A voix haute sur les ronds points.

     « Ce sont des décennies d’efforts, de sélection des troupeaux qui sont détruits » ; « on peut faire autrement. Isoler les bêtes atteintes, mettre en quarantaine le troupeau, et voir l’évolution de la maladie » ; « nous, éleveurs, nous ne sommes pas des idiots, nous avons des connaissances scientifiques. »

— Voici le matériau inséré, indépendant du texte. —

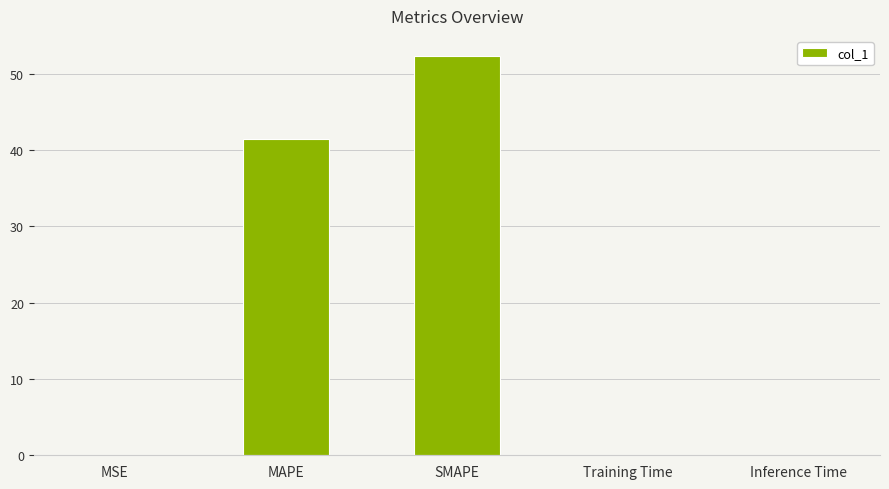

What is the sum of the values at MAPE and SMAPE?

93.8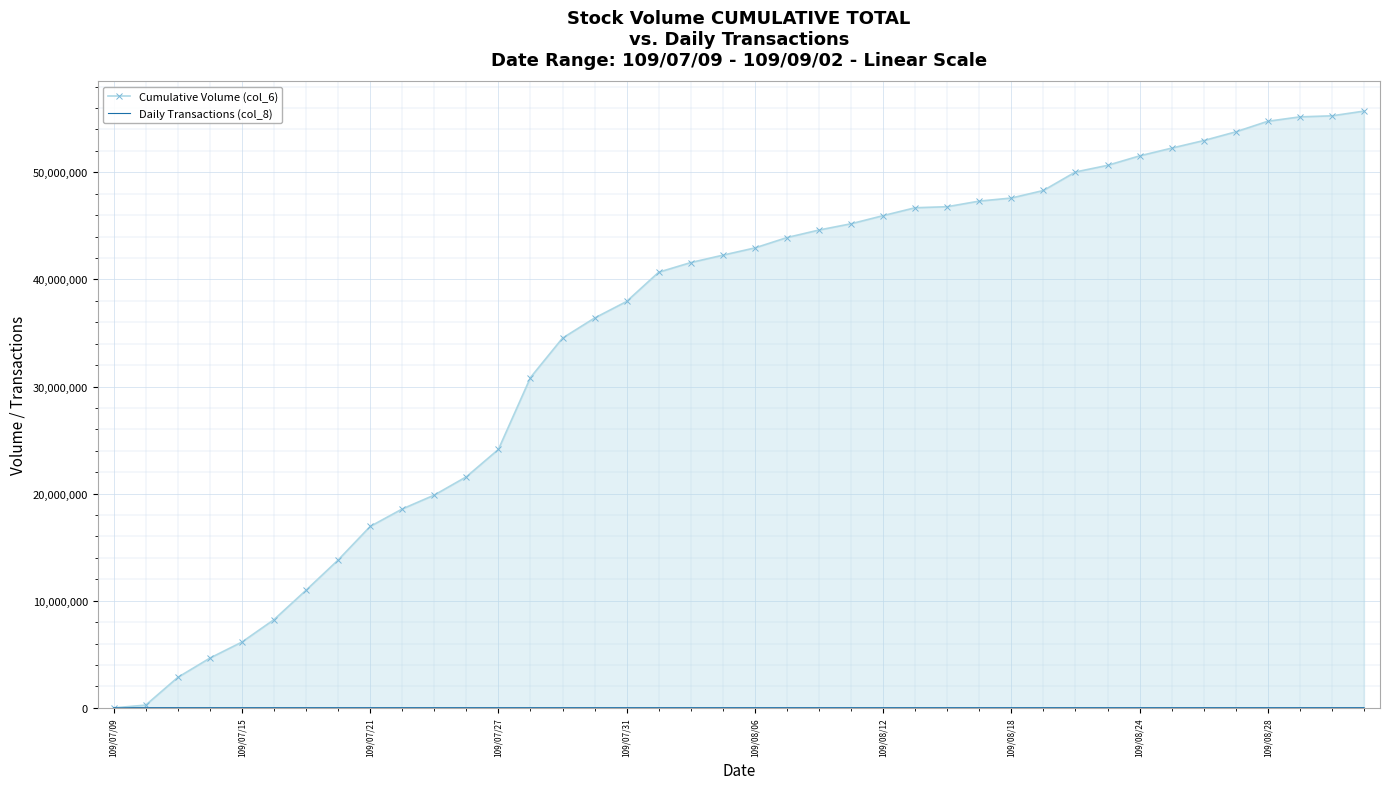

What is the difference between the maximum and minimum values in the Daily Transactions (col_8) series?

460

     « Si le protocole gouvernemental s’applique, c’est fini. Pas seulement pour moi, mais pour toute la filière bovine du Comminges, de Haute-Garonne, de l’Ariège, de tout le Sud-Ouest. Des dizaines d’activités et d’emplois (agricoles, commerces, transports…) sont menacés de disparition avec l’asphyxie de toute la région. Alors, je viens sur le barrage pour me faire entendre, pour les faire reculer sur leur mesure insensée »,

(Paroles d’éleveurs recueillies par les députés LFI Christophe Bex (Hte Garonne) et Manon Meunier (Hte Vienne), alors que les actions se mènent contre l’abattage systématique du troupeau dès le premier cas de DNC avéré.)

A voix basse dans les couloirs du gouvernement.

Un objectif affirmé (discrètement) au sommet de l’État : réduire le cheptel français

     La Cour des comptes a recommandé en mai 2023 une réduction importante du cheptel bovin en France. Le rapport soulignait que l’élevage bovin est responsable de 11,8 % des émissions d’équivalents CO2 en France, principalement dues au méthane produit lors de la digestion des vaches. Elle appelait ainsi à définir une stratégie publique de réduction du cheptel et à revoir les dispositifs d’aide aux éleveurs, pour les diriger vers d’autres activités.